Même les députés conservateurs Ron Johnson du Wisconsin ou Lauren Boebert du Colorado abordent publiquement cette dangereuse absurdité. « Ce gouvernement veut des frontières ouvertes », avait par exemple déclaré Johnson dans une interview à Fox News. « Et se sont-ils déjà demandé pourquoi ? Ne veulent-ils pas peut-être changer la démographie américaine pour rester éternellement au pouvoir ? » De nombreux candidats au Sénat américain avaient également ventilé ces idées conspirationnistes sous différentes formes pendant la campagne électorale. Parmi eux, le trumpiste à succès J.D. Vance.

Plus les minorités telles que les homosexuels et les personnes trans reçoivent de l’attention et des droits, plus le ton à leur égard devient toxique. Ainsi, en Floride, le gouverneur et possible prochain candidat républicain à la présidence Ron DeSantis a interdit d’aborder de tels sujets dans les écoles primaires.

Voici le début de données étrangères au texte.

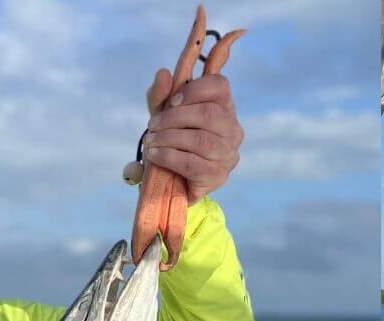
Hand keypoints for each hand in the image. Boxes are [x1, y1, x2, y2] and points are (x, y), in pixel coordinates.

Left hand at [142, 67, 243, 204]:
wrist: (172, 185)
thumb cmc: (171, 145)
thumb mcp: (163, 118)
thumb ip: (161, 96)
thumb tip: (162, 73)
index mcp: (224, 108)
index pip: (219, 86)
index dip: (193, 90)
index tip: (170, 102)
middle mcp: (232, 129)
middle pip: (208, 113)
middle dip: (174, 118)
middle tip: (152, 126)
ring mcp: (228, 154)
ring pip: (200, 140)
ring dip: (169, 139)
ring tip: (150, 143)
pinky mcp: (217, 176)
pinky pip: (192, 164)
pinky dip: (169, 158)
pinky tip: (155, 156)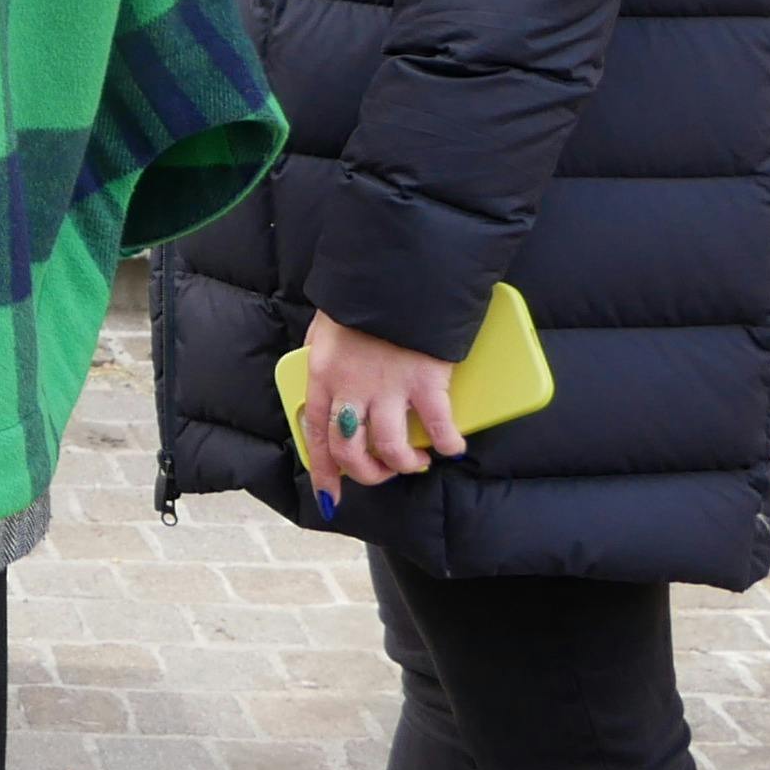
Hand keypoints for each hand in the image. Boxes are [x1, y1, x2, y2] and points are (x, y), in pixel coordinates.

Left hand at [300, 310, 467, 491]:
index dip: (324, 471)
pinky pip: (436, 427)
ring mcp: (388, 388)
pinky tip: (452, 445)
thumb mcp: (326, 328)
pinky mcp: (425, 382)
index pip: (317, 434)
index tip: (330, 497)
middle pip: (351, 451)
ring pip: (391, 449)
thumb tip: (326, 385)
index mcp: (322, 375)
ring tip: (416, 462)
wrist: (396, 272)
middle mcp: (351, 388)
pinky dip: (447, 443)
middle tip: (384, 472)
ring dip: (404, 465)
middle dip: (368, 474)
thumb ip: (323, 359)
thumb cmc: (360, 297)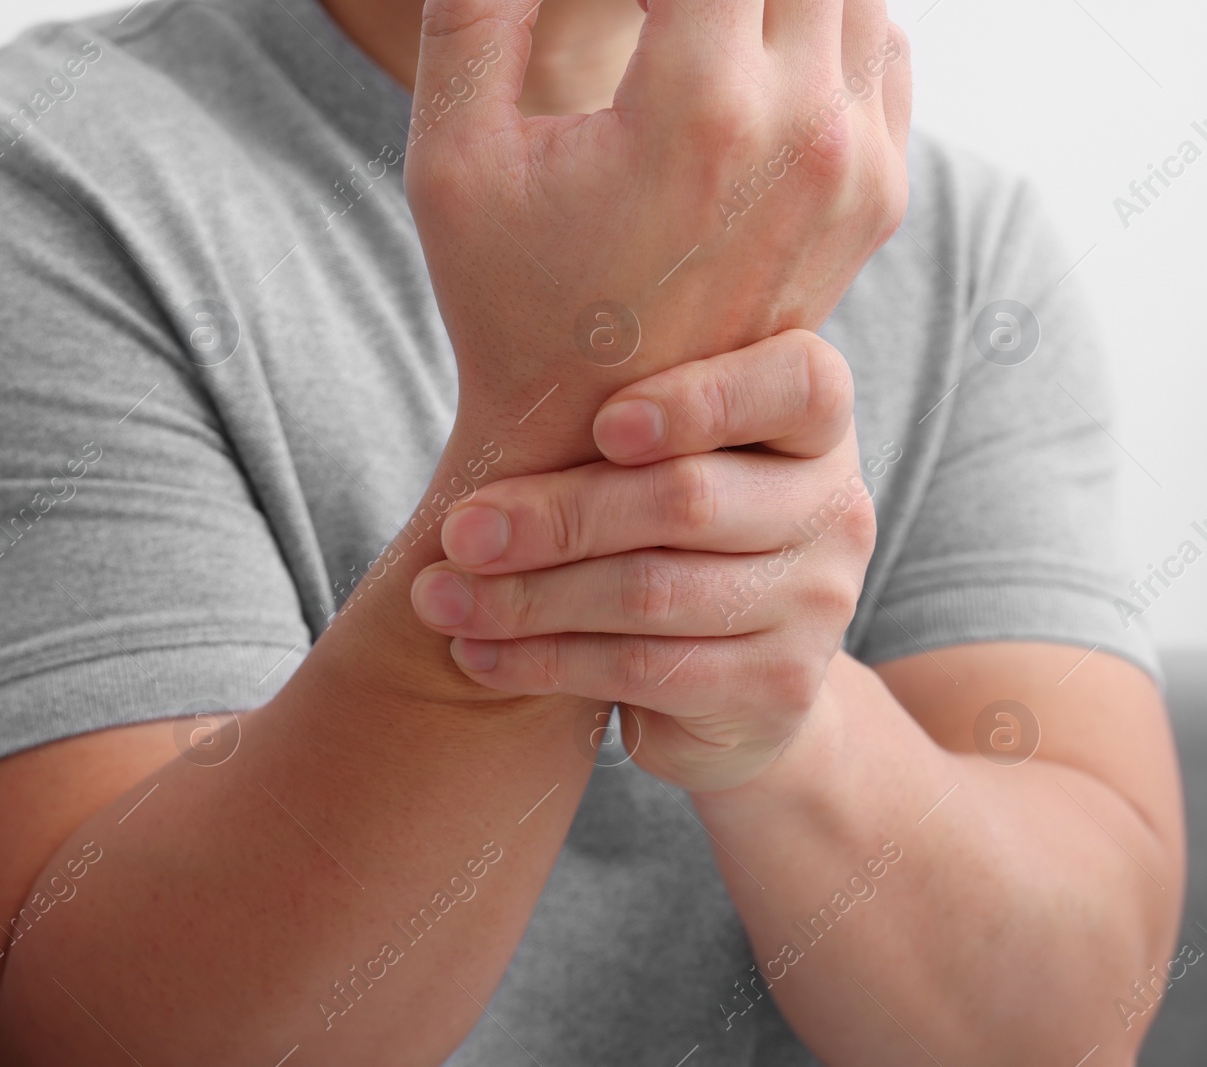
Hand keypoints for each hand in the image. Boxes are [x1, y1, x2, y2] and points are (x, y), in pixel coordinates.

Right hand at [406, 0, 909, 475]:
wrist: (594, 445)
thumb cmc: (509, 304)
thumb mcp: (455, 159)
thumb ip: (472, 14)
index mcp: (701, 107)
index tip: (614, 3)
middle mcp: (805, 129)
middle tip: (648, 13)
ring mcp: (857, 167)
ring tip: (686, 23)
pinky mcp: (877, 197)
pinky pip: (883, 49)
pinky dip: (822, 21)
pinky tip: (745, 50)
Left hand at [408, 331, 873, 789]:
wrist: (737, 684)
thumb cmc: (669, 535)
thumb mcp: (663, 461)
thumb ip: (615, 414)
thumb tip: (492, 353)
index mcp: (814, 426)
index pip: (799, 384)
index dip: (702, 401)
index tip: (602, 425)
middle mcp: (835, 509)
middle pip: (688, 500)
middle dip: (554, 516)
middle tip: (456, 532)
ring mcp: (818, 606)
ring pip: (652, 594)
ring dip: (526, 599)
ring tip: (438, 599)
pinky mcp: (778, 688)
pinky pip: (644, 670)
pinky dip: (543, 661)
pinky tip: (475, 653)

Sa porte-parole a déclaré à ce sujet : « Les démocrates appellent cela la ‘loi ne dis pas que tu es gay’, mais il serait plus correct de l’appeler ‘réglementation anti-grooming’. Et si vous vous y opposez, c’est que vous êtes probablement vous-même un groomer, ou du moins que vous ne vous opposez pas à ce que des enfants de quatre à huit ans reçoivent des avances sexuelles », a déclaré Christina Pushaw sur Twitter..

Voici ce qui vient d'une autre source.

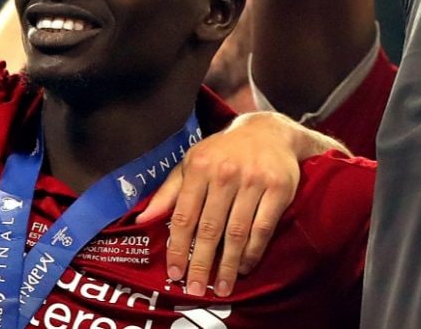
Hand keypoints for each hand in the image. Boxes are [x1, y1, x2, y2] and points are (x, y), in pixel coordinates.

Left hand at [148, 110, 332, 296]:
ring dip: (228, 265)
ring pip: (236, 233)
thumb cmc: (224, 152)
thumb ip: (168, 192)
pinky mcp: (279, 188)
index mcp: (200, 167)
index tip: (174, 275)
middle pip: (209, 229)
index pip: (184, 216)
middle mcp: (225, 173)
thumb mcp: (192, 162)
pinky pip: (263, 229)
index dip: (177, 249)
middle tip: (196, 290)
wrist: (270, 130)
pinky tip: (245, 267)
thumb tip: (141, 220)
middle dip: (201, 264)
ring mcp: (254, 180)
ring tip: (222, 288)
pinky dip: (253, 252)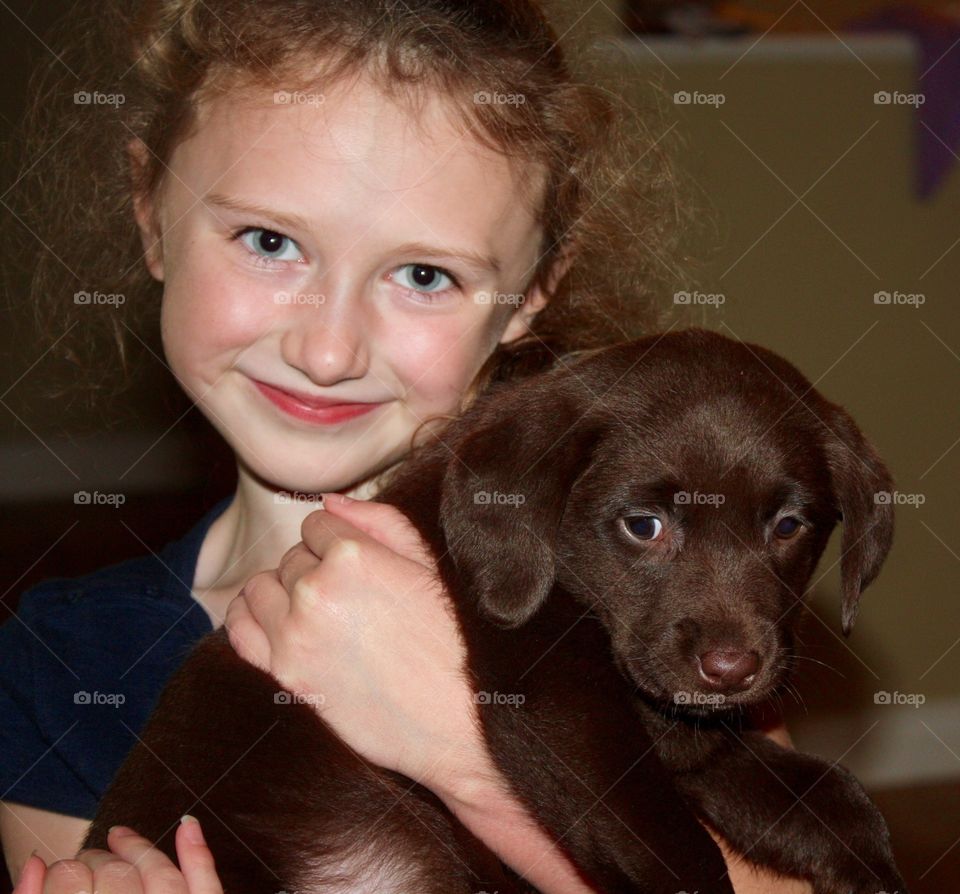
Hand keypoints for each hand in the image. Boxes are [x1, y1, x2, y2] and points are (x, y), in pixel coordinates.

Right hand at [13, 819, 221, 893]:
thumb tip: (33, 863)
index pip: (70, 882)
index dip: (60, 873)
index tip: (54, 873)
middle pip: (113, 878)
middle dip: (94, 864)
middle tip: (82, 863)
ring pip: (159, 877)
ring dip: (137, 852)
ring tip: (118, 838)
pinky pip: (206, 886)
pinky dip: (197, 853)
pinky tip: (187, 823)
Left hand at [225, 493, 490, 802]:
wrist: (459, 719)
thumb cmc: (453, 638)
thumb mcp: (427, 566)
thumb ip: (380, 522)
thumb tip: (330, 502)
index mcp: (354, 554)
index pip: (318, 524)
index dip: (337, 542)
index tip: (355, 563)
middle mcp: (316, 588)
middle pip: (292, 557)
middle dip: (315, 568)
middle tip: (348, 597)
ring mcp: (294, 632)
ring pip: (261, 587)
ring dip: (283, 592)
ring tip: (315, 611)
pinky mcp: (284, 673)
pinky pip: (239, 628)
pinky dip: (248, 617)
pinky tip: (272, 621)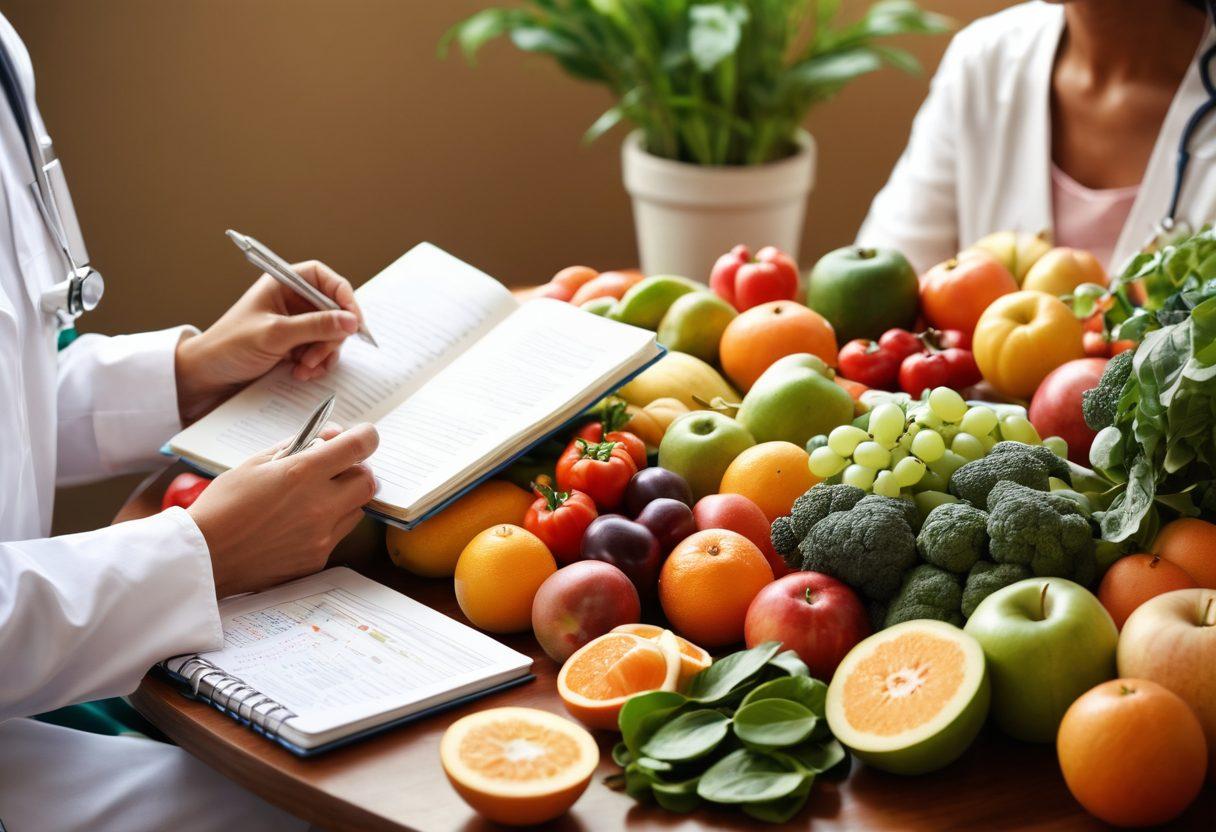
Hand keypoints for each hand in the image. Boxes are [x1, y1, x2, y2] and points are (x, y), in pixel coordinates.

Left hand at [175, 261, 365, 421]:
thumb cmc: (230, 346)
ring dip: (323, 354)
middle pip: (333, 310)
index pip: (325, 279)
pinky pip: (321, 352)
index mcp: (283, 284)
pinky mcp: (295, 346)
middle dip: (330, 336)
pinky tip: (301, 373)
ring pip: (330, 334)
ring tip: (304, 368)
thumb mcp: (275, 334)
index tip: (354, 319)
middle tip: (317, 355)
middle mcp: (292, 301)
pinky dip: (317, 364)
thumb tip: (351, 321)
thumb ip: (315, 326)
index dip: (343, 295)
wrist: (206, 376)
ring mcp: (295, 325)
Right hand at [187, 422, 378, 597]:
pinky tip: (297, 524)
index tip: (362, 436)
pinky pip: (337, 535)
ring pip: (356, 510)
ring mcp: (321, 536)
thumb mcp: (255, 463)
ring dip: (344, 499)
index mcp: (302, 474)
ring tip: (311, 499)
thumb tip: (333, 436)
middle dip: (357, 471)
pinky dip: (327, 525)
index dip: (365, 436)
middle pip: (368, 481)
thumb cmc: (223, 504)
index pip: (359, 446)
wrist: (202, 557)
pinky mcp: (316, 559)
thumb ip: (299, 446)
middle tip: (336, 470)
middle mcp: (319, 506)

La triade peu ragoûtante et totalement fantaisiste selon laquelle les soutiens LGBT s’attaquent aux enfants et ont donc tendance à être pédophiles est l’une des « théories du complot les plus populaires parmi les républicains cette année », écrit Salon.com, citant par exemple le sénateur Wendy Rogers de l’Arizona ou la gouverneure adjointe de l’Idaho, Janice McGeachin, comme représentants de cette « idée ». La présentatrice ultra-conservatrice de Fox-News Laura Ingraham propage également devant des millions de téléspectateurs que les écoles qui soutiennent les LGBT pratiquent le « brainwashing sexuel » et sont donc des « grooming centers ».

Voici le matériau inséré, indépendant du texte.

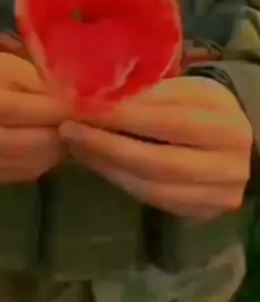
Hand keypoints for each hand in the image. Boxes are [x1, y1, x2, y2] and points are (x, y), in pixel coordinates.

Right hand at [0, 48, 65, 183]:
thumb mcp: (6, 63)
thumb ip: (37, 80)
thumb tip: (72, 101)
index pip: (14, 109)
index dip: (51, 110)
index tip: (78, 108)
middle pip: (18, 142)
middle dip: (55, 135)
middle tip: (78, 126)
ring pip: (20, 162)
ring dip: (51, 152)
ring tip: (67, 137)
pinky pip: (14, 174)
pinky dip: (37, 162)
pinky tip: (48, 149)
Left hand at [60, 77, 252, 218]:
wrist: (231, 142)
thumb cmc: (199, 106)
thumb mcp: (182, 89)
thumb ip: (148, 94)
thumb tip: (93, 94)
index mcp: (225, 121)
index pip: (167, 119)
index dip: (121, 115)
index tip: (82, 105)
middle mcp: (230, 161)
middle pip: (159, 160)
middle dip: (107, 145)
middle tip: (69, 129)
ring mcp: (220, 193)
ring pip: (153, 186)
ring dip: (107, 165)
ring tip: (75, 145)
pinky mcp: (204, 211)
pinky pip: (154, 199)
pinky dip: (120, 180)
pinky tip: (96, 162)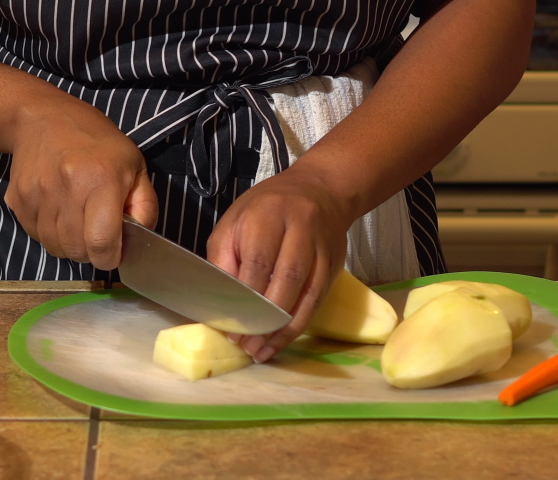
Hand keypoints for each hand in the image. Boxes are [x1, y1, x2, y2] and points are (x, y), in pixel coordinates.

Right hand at [4, 101, 157, 269]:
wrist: (44, 119)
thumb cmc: (97, 142)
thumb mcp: (135, 166)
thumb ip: (145, 206)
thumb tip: (142, 239)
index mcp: (101, 180)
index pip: (101, 242)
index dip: (110, 257)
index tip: (115, 253)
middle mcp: (67, 188)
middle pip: (77, 251)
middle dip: (92, 253)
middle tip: (98, 235)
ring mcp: (37, 194)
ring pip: (55, 248)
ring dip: (70, 245)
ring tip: (79, 221)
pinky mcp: (18, 199)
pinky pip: (36, 236)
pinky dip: (50, 235)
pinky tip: (60, 213)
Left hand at [206, 167, 352, 362]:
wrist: (320, 189)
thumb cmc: (267, 207)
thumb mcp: (234, 221)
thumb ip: (224, 256)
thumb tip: (222, 299)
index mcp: (267, 214)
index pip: (258, 262)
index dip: (245, 299)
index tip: (231, 327)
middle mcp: (300, 227)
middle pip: (287, 278)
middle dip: (266, 318)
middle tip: (247, 345)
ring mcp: (322, 246)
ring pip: (307, 293)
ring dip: (285, 328)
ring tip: (263, 351)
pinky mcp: (336, 263)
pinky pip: (319, 299)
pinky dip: (300, 323)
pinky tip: (282, 339)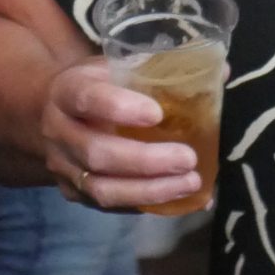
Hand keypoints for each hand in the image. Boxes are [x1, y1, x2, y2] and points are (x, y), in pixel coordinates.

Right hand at [38, 60, 199, 210]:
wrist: (53, 114)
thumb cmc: (97, 86)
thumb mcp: (115, 67)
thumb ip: (159, 69)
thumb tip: (221, 72)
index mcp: (66, 91)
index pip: (87, 99)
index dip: (119, 108)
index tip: (156, 114)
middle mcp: (58, 132)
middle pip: (96, 154)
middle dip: (145, 161)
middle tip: (188, 157)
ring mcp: (64, 169)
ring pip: (102, 189)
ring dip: (150, 190)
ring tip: (191, 182)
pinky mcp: (75, 194)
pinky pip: (111, 207)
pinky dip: (148, 204)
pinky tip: (180, 197)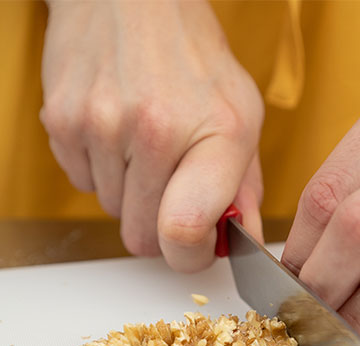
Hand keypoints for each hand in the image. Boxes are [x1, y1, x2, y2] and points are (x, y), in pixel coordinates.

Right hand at [41, 0, 263, 271]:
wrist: (134, 0)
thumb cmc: (196, 61)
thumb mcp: (243, 118)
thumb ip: (245, 188)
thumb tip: (242, 240)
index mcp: (216, 134)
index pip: (184, 231)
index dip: (189, 256)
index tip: (196, 248)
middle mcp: (155, 131)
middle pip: (143, 236)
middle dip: (162, 227)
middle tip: (175, 194)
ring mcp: (102, 125)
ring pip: (113, 211)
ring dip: (132, 195)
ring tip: (148, 148)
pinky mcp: (63, 122)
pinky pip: (83, 184)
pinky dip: (103, 172)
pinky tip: (120, 136)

Nancy Pelosi a toujours été là. Elle est admirée et crainte, elle fait partie des personnes les plus puissantes de Washington. Lorsque le nouveau Parlement élu sera constitué dans deux semaines, la présidente de la Chambre des représentants, âgée de 82 ans, ne sera plus de la partie après 35 ans de mandat. Mais une retraite sans souci ne semble pas être accordée à sa famille depuis que son mari Paul Pelosi a eu le crâne fracassé par un conspirateur de droite il y a deux mois à leur domicile. En fait, l’assassin visait Nancy, mais elle était à Washington à ce moment-là.

Dès l’annonce de l’attaque, les récits de conspiration se sont multipliés. Les insinuations homophobes étaient au centre de ces récits. Ainsi, on disait que l’agresseur était l’amant secret de Paul Pelosi. Le motif était la fausse information selon laquelle l’agresseur avait été arrêté en sous-vêtements. Des bêtises inventées de toutes pièces, allant de l’hagiographie à la calomnie, sont venues de partout, surtout de la droite.

Bien que l’auteur des violences soit manifestement un extrémiste de droite, certains républicains, comme le sénateur Ted Cruz ou un député, ont fait comme s’il s’agissait d’un vieux hippie drogué. L’homme le plus riche du monde, le patron de Twitter Elon Musk, a lui aussi apporté sa touche conspirationniste : Il a fait remarquer que Paul Pelosi était ivre au moment de l’attaque et qu’il était en train de se disputer avec un prostitué masculin.

Marjorie Taylor Greene a ensuite complètement tordu le cou à ce qui était déjà une affaire de trop : elle a accusé les médias de diffuser de fausses informations. Elle ne s’intéresse pas au fait que ceux-ci ne fassent que relater l’état officiel de l’enquête de la police. Sur Twitter, la députée a écrit : « Les mêmes activistes démocrates des médias mainstream qui ont vendu pendant des années des théories du complot sur le président Trump et la Russie accusent désormais Elon Musk de ‘fausses informations sur Internet’ concernant l’ami de Paul Pelosi qui l’a attaqué avec un marteau.

L’adepte de QAnon, âgé de 42 ans et probablement instable psychologiquement, a d’ailleurs déclaré au tribunal qu’il n’avait voulu blesser personne, mais qu’il était en ‘mission suicide’. Il risque jusqu’à 13 ans de prison.